Moody’s points to Australia’s government debt more than trebling as a proportion of GDP to 35.1 per cent by the 2015 financial year.

It forecast that debt would rise to 38 per cent of GDP by 2018, which would bring it very close to the median of AAA-rated countries, around 40 per cent.

AAP

Chris Bowen says Moody’s warning is a wake-up call to the Treasurer as he prepares for his May 3 budget. Photo: AAP

If debt continued to grow from there, that would put Australia’s coveted AAA rating under serious threat of a downgrade.

The Moody’s analysts lamented the absence of tax changes as part of the budget policy mix, and warned that modest superannuation reforms alone would not be sufficient to balance the budget.

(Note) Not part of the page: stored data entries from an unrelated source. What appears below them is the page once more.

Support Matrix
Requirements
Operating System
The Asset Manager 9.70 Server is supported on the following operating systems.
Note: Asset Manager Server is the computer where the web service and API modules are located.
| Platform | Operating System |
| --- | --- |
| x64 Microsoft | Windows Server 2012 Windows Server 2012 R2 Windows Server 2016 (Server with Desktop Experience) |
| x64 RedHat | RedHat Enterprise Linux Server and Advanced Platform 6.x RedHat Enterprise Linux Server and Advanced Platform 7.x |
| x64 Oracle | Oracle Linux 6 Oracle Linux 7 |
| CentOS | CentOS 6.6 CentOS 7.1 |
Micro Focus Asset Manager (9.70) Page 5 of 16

“Fading prospects for tax reform present challenges to boosting government revenues at a time when lower commodity prices are weighing on receipts from corporate profits and income taxes,” the analysts wrote.

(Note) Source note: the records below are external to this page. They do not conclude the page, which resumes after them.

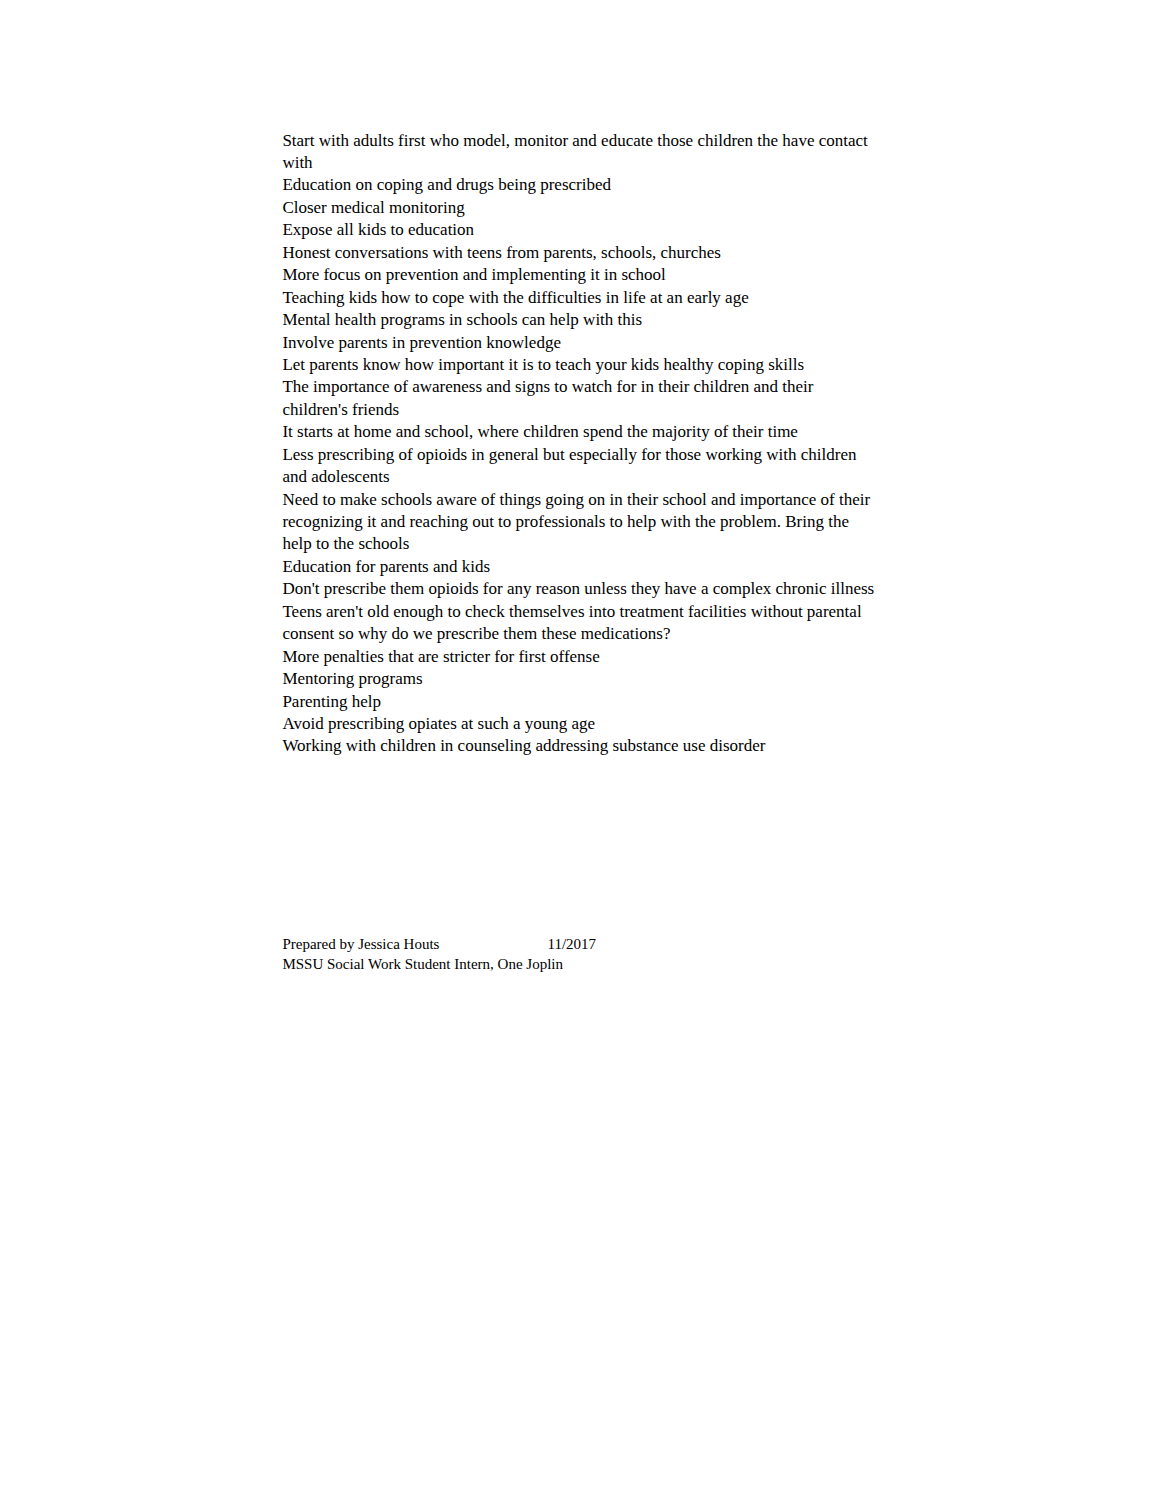Start with adults first who model, monitor and educate those children the have contact with
Education on coping and drugs being prescribed
Closer medical monitoring
Expose all kids to education
Honest conversations with teens from parents, schools, churches
More focus on prevention and implementing it in school
Teaching kids how to cope with the difficulties in life at an early age
Mental health programs in schools can help with this
Involve parents in prevention knowledge
Let parents know how important it is to teach your kids healthy coping skills
The importance of awareness and signs to watch for in their children and their children's friends
It starts at home and school, where children spend the majority of their time
Less prescribing of opioids in general but especially for those working with children and adolescents
Need to make schools aware of things going on in their school and importance of their recognizing it and reaching out to professionals to help with the problem. Bring the help to the schools
Education for parents and kids
Don't prescribe them opioids for any reason unless they have a complex chronic illness
Teens aren't old enough to check themselves into treatment facilities without parental consent so why do we prescribe them these medications?
More penalties that are stricter for first offense
Mentoring programs
Parenting help
Avoid prescribing opiates at such a young age
Working with children in counseling addressing substance use disorder
Prepared by Jessica Houts 11/2017
MSSU Social Work Student Intern, One Joplin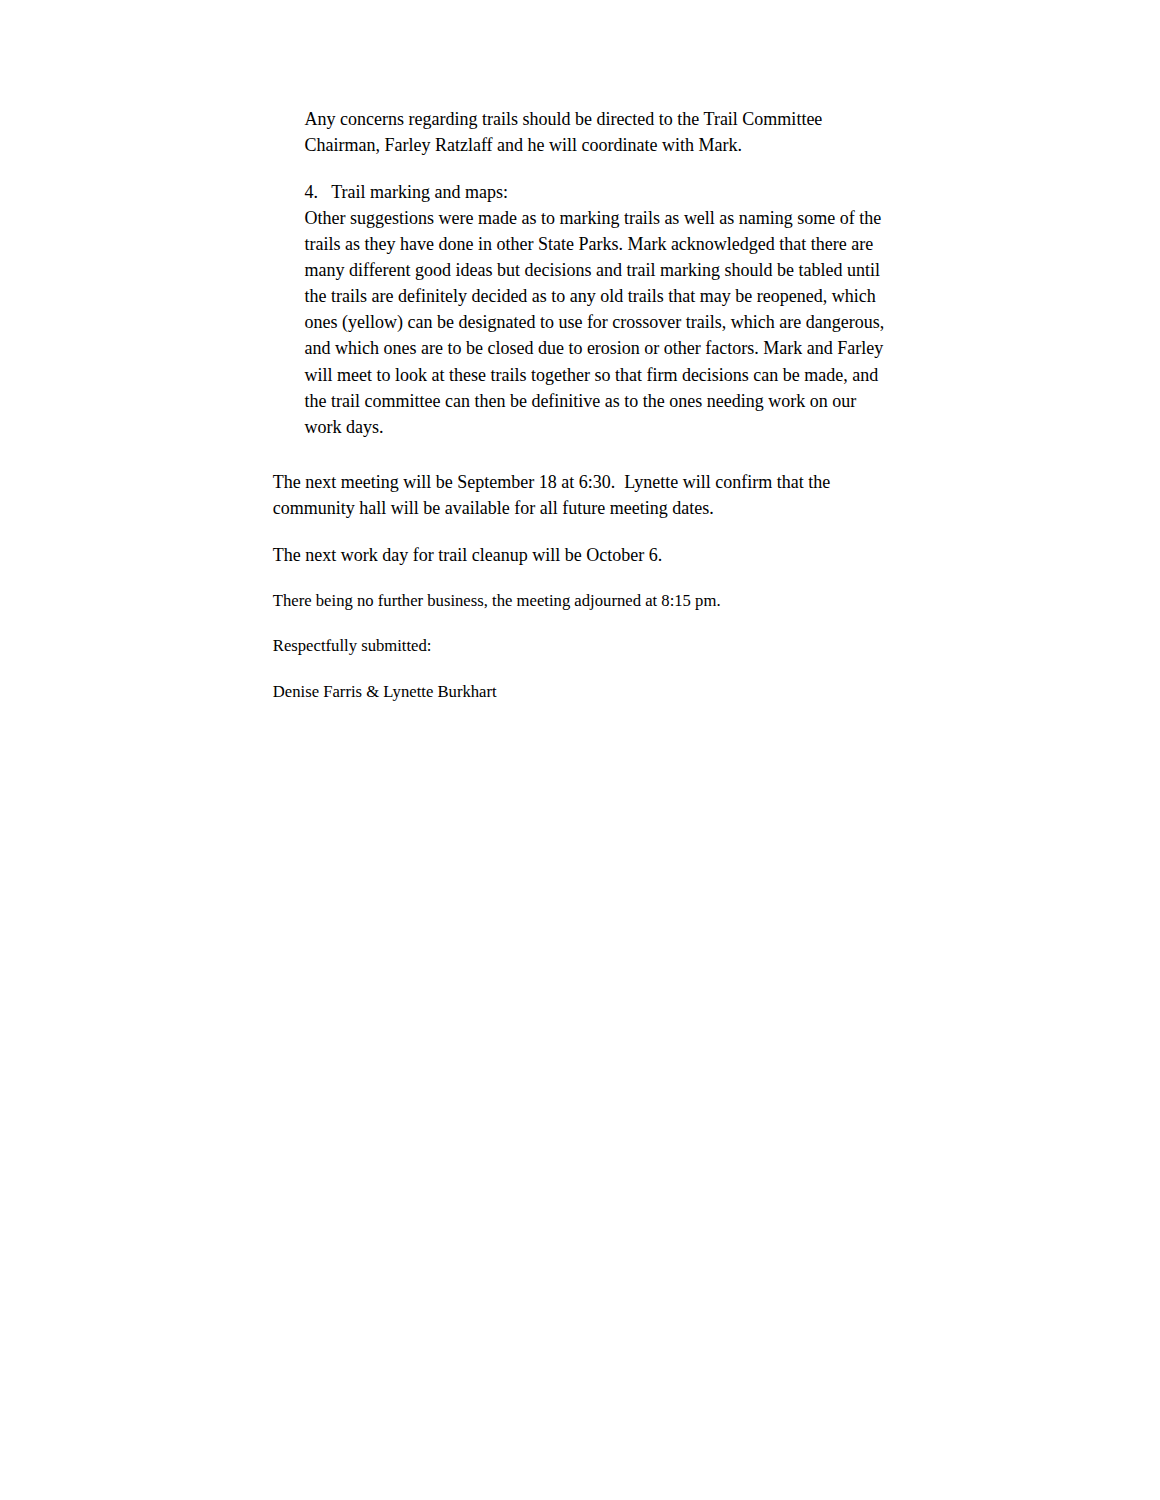Any concerns regarding trails should be directed to the Trail Committee Chairman, Farley Ratzlaff and he will coordinate with Mark.
4. Trail marking and maps:
Other suggestions were made as to marking trails as well as naming some of the trails as they have done in other State Parks. Mark acknowledged that there are many different good ideas but decisions and trail marking should be tabled until the trails are definitely decided as to any old trails that may be reopened, which ones (yellow) can be designated to use for crossover trails, which are dangerous, and which ones are to be closed due to erosion or other factors. Mark and Farley will meet to look at these trails together so that firm decisions can be made, and the trail committee can then be definitive as to the ones needing work on our work days.
The next meeting will be September 18 at 6:30. Lynette will confirm that the community hall will be available for all future meeting dates.
The next work day for trail cleanup will be October 6.
There being no further business, the meeting adjourned at 8:15 pm.
Respectfully submitted:
Denise Farris & Lynette Burkhart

“Changes to superannuation tax concessions are still on the agenda and will raise government revenues, but they will be insufficient in achieving a balanced budget within five years.”

Specifically, Moody’s noted the shelving of a possible GST increase to 15 per cent that would have raised $35 billion, and the Government’s opposition to Labor’s negative gearing and capital gains tax proposals which are predicted to improve the budget position by $32 billion over a decade.